Thanks for your beautiful work.
I trained the .sh file python main.py something-v1 RGB --arch BNInception \ --num_segments 8 --consensus_type avg \ --batch-size 16 --iter_size 2 --dropout 0.5 \ --lr 0.01 --warmup 10 --epochs 60 --eval-freq 5 \ --gd 20 --run_iter 1 -j 16 --npb --gsm
I got a model "something-v1_BNInception_avg_segment8_checkpoint.pth.tar"
the test_rgb.sh: python test_models.py somethong-v1 RGB models/something-v1_BNInception_avg_segment8_checkpoint.pth.tar \ --arch BNInception --crop_fusion_type avg --test_segments 8 --test_crops 1 --num_clips 1 --gsm

When I run the test._rgb.sh, the error arised
**
File "/data/users/xuyang/xuyang/Downloads/GSM-master/gsm.py", line 31, in forward
x = x.view(batchSize, self.num_segments, shape).permute(0, 2, 1, 3, 4).contiguous()
RuntimeError: shape '[0, 8, 64, 28, 28]' is invalid for input of size 50176*

I try some ways, but the error still asised.
Please guide me. Look forward to your reply!

batch_size?

hello! I'm find your batch_size=32 in paper while batch_size=16 in github. Why are they not equal?Thanks!

How to set the number of frames in the code when we train the models? What is the meaning of "num_segments" in the code ? Thank you very much !
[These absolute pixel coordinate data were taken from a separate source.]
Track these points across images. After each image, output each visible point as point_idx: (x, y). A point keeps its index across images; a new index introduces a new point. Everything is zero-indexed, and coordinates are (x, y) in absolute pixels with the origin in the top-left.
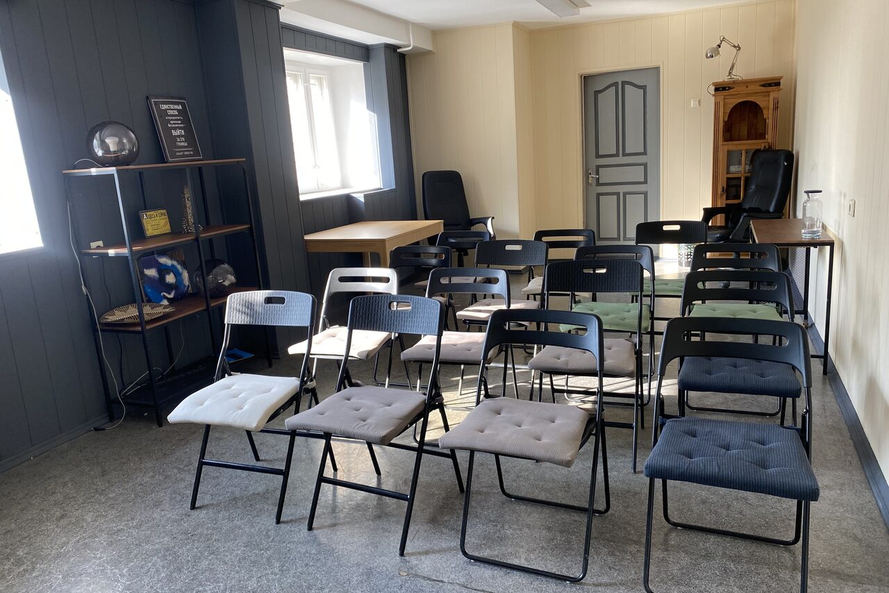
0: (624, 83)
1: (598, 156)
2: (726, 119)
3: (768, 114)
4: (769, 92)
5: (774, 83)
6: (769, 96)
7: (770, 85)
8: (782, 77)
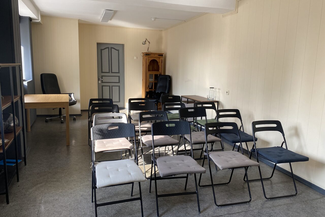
0: (111, 48)
1: (102, 72)
2: (149, 64)
3: (160, 64)
4: (160, 57)
5: (161, 55)
6: (160, 59)
7: (160, 55)
8: (164, 54)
Implementing GSM by using custom dataset

I want to implement this GSM model on a custom dataset. Could you please kindly let me know to what all files I have to make changes to in order to adapt this model to Custom dataset? As far as I know I have to make changes to "main.py", "dataset_video" and "opts". Do I need to make changes in any other file?Could you please kindly help me with this?